Look at Portland, Oregon. The city publishes every bike lane, every shared path, every bike signal in a public GeoJSON file. Google, Apple, Komoot-all of them use it. That’s why Portland’s bike routing is among the best in the world.
In Ireland, Transport Infrastructure Ireland (TII) and local councils are slowly starting to open their data. But it’s patchy. Some counties have full coverage. Others have nothing. That’s why you might get perfect bike routes in Cork but nothing in County Clare.
What’s changing-and what you can expect
Things are improving. In 2024, the EU mandated that all member states publish bike infrastructure data by 2026. Ireland is part of that. That means in the next two years, you should see a big jump in bike route accuracy on Google Maps.
Google is also testing new AI tools that can detect bike lanes from satellite imagery. It’s not perfect yet, but in pilot areas, it’s identified over 800 km of previously unmarked paths. That tech is rolling out slowly, but it’s coming.
For now, though, the best tool you have is you. Report missing paths. Use apps built for cyclists. Talk to your local council. Demand open data. The more people push, the faster Google-and your city-will catch up.
Why doesn’t Google Maps show bike lanes on my street even though they’re painted?
Painted lines alone aren’t enough. Google Maps needs official data confirming the lane is designated for bicycles, maintained, and legally accessible. Many painted lanes are just advisory or poorly enforced, so Google ignores them to avoid misleading users. If you want it included, report the lane through Google Maps feedback with a note that it’s a safe, regularly used bike route.
Can I use Google Maps for cycling at all?
Yes-but only in areas with good data. In cities like Amsterdam, Copenhagen, or parts of Dublin and Galway, Google Maps works well for cycling. In rural areas or places without mapped infrastructure, it often defaults to car routes. Always double-check the route before heading out. Use it as a starting point, not a final guide.

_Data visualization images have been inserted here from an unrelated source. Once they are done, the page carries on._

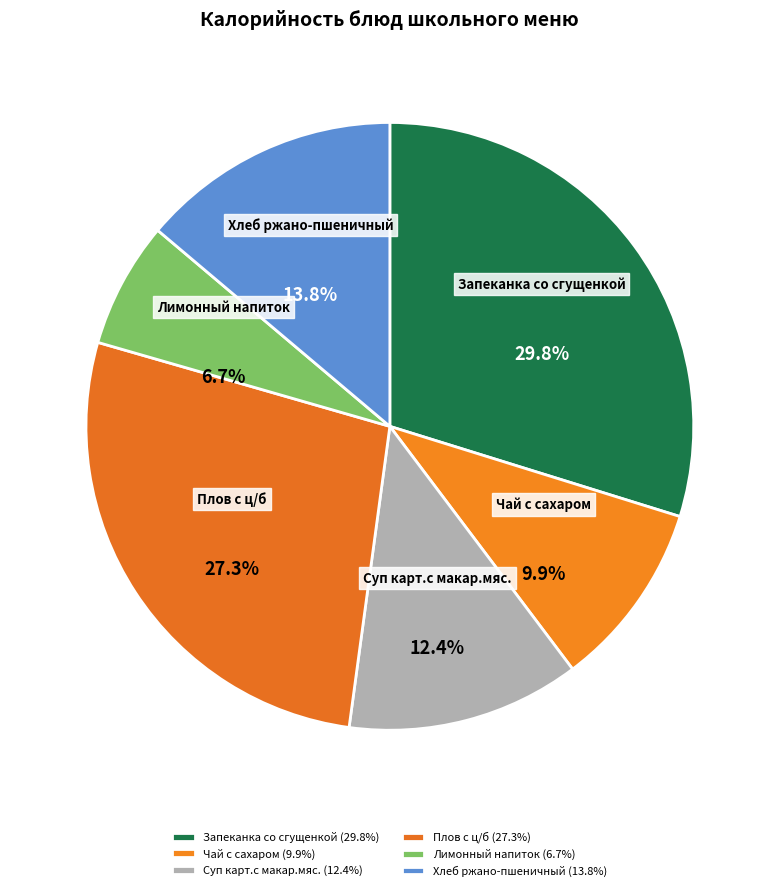

How many segments does this pie chart have?

6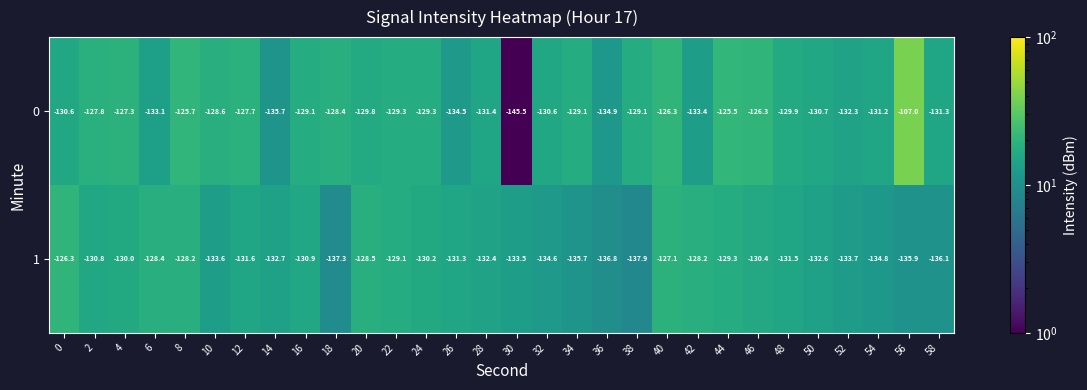

Read the 1 value at 30.

-133.5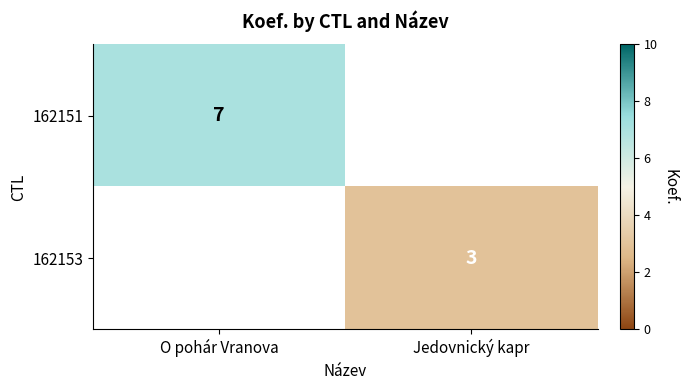

Which label corresponds to the smallest value in the chart?

Jedovnický kapr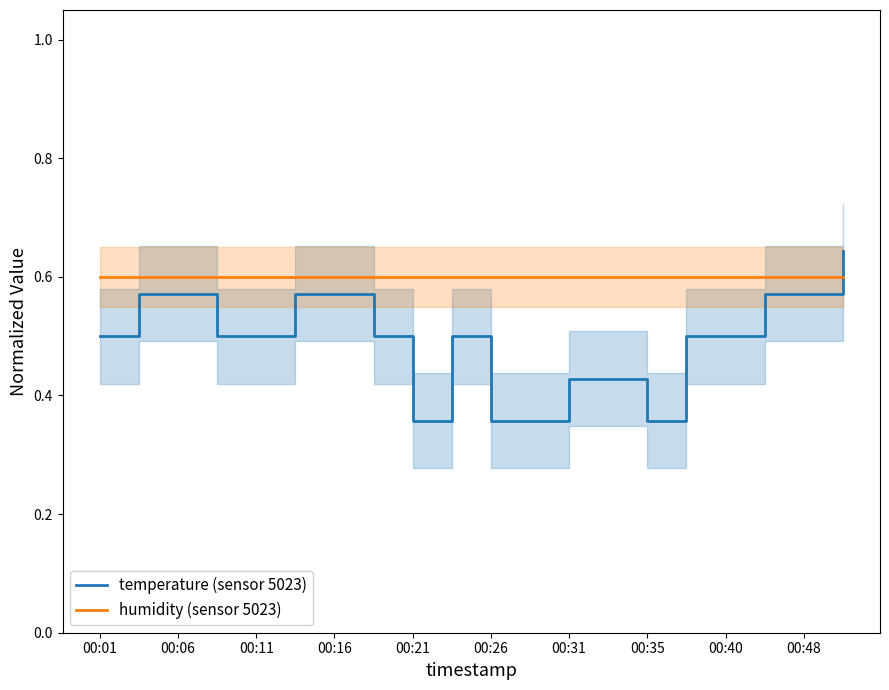

The temperature (sensor 5023) series shows 0.4 at 13. True or false?

True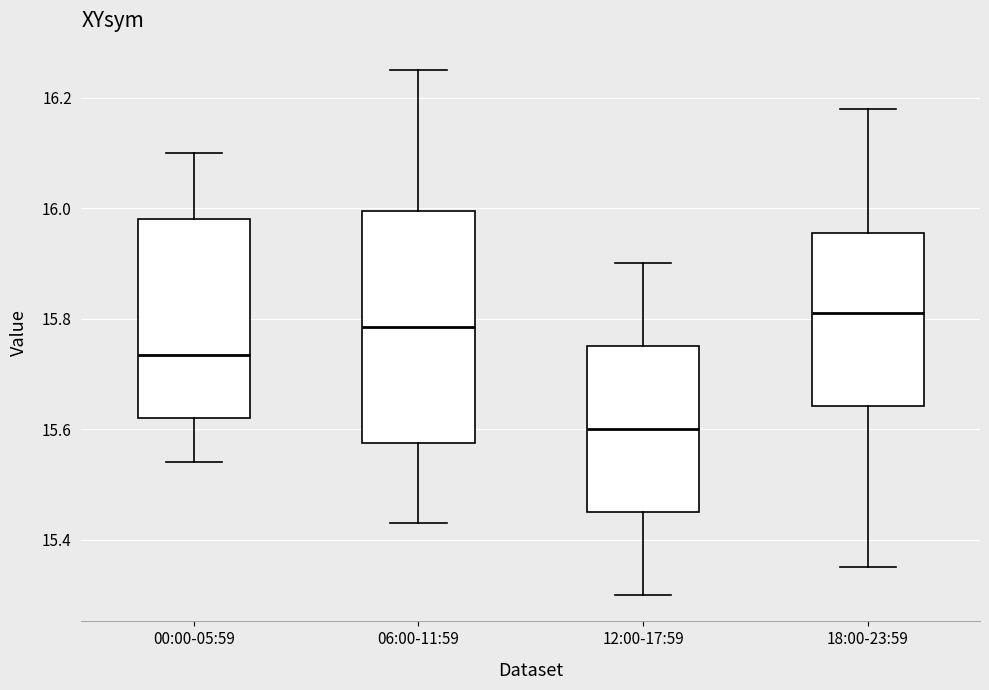

Comparing the boxes themselves (not the whiskers), which one is the tallest?

06:00-11:59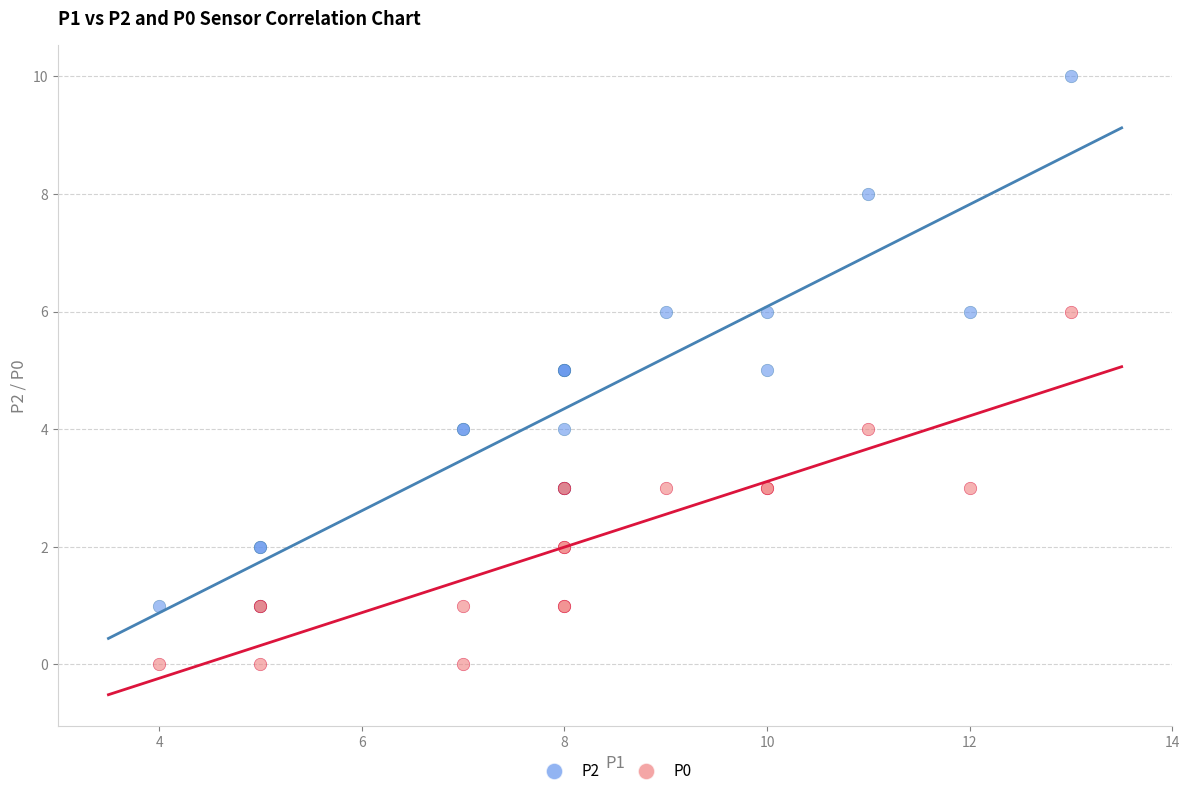

Which series has the largest Y range (max minus min)?

P2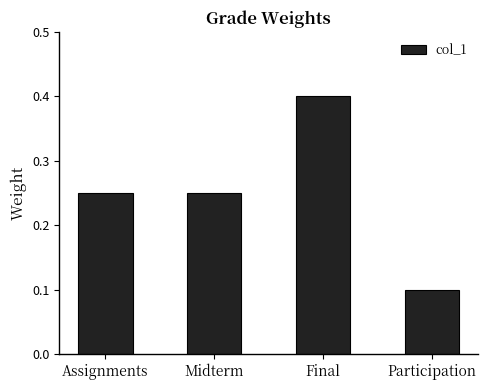

The chart shows a value of 0.1 at Assignments. True or false?

False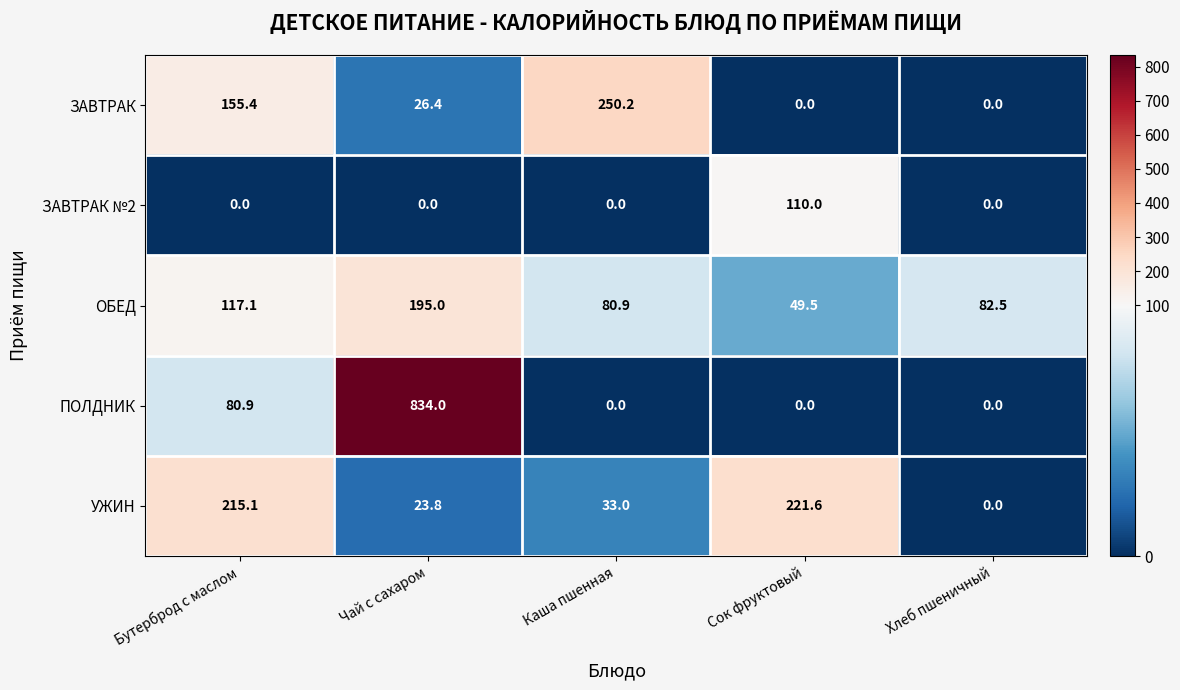

What value does the ОБЕД series have at Хлеб пшеничный?

82.5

Which app is best for cycling routes in Ireland?
Komoot and OpenStreetMap-based apps like CycleStreets or Bikemap are the most reliable in Ireland. They include user-reported trails, quiet lanes, and off-road paths that Google Maps misses. Many Irish cycling clubs actively update OpenStreetMap, so coverage is surprisingly good in urban and semi-rural areas.
Do bike routes on Google Maps include elevation data?
Sometimes-but only where the underlying data supports it. In many regions, Google Maps doesn’t show hill profiles for bike routes. Apps like Komoot and Ride with GPS always do. If you ride hilly terrain, don’t rely on Google Maps for climbing info. It could lead you onto a steep, unsafe road.
Why does Google Maps sometimes suggest a longer route than the direct road?
Because it’s trying to avoid high-traffic roads, even if it means adding distance. Google Maps prioritizes safety over speed for cycling. A 3-kilometer detour on a quiet lane might be preferred over a 1-kilometer ride on a busy highway. It’s not wrong-it’s just using different criteria than you might expect.